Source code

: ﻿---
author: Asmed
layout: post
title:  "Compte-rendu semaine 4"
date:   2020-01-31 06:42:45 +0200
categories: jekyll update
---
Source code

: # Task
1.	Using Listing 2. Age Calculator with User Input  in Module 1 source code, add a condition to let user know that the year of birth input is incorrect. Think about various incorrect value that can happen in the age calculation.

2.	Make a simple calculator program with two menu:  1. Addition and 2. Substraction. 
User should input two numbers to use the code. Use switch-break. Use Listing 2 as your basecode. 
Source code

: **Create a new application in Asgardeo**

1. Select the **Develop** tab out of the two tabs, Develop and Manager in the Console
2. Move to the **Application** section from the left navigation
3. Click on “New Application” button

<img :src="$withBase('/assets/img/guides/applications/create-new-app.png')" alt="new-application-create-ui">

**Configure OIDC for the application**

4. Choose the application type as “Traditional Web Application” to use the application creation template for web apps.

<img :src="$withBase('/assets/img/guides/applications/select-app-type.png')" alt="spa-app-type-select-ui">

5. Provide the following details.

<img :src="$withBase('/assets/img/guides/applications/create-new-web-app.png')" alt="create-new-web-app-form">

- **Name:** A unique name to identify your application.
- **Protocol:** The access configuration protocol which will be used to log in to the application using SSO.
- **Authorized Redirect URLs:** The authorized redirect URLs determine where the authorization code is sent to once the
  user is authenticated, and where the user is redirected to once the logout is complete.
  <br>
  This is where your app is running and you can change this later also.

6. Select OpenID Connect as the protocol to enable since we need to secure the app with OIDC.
..........
**Exercise**: Each line of the listing is to be repeated without alteration.

**Result**:
Source code

: ﻿---
author: Asmed
layout: post
title:  "Compte-rendu semaine 4"
date:   2020-01-31 06:42:45 +0200
categories: jekyll update
---
Source code

: # Task
1.	Using Listing 2. Age Calculator with User Input  in Module 1 source code, add a condition to let user know that the year of birth input is incorrect. Think about various incorrect value that can happen in the age calculation.

2.	Make a simple calculator program with two menu:  1. Addition and 2. Substraction. 
User should input two numbers to use the code. Use switch-break. Use Listing 2 as your basecode. 
Source code

: **Create a new application in Asgardeo**

1. Select the **Develop** tab out of the two tabs, Develop and Manager in the Console
2. Move to the **Application** section from the left navigation
3. Click on “New Application” button

<img :src="$withBase('/assets/img/guides/applications/create-new-app.png')" alt="new-application-create-ui">

**Configure OIDC for the application**

4. Choose the application type as “Traditional Web Application” to use the application creation template for web apps.

<img :src="$withBase('/assets/img/guides/applications/select-app-type.png')" alt="spa-app-type-select-ui">

5. Provide the following details.

<img :src="$withBase('/assets/img/guides/applications/create-new-web-app.png')" alt="create-new-web-app-form">

- **Name:** A unique name to identify your application.
- **Protocol:** The access configuration protocol which will be used to log in to the application using SSO.
- **Authorized Redirect URLs:** The authorized redirect URLs determine where the authorization code is sent to once the
  user is authenticated, and where the user is redirected to once the logout is complete.
  <br>
  This is where your app is running and you can change this later also.

6. Select OpenID Connect as the protocol to enable since we need to secure the app with OIDC.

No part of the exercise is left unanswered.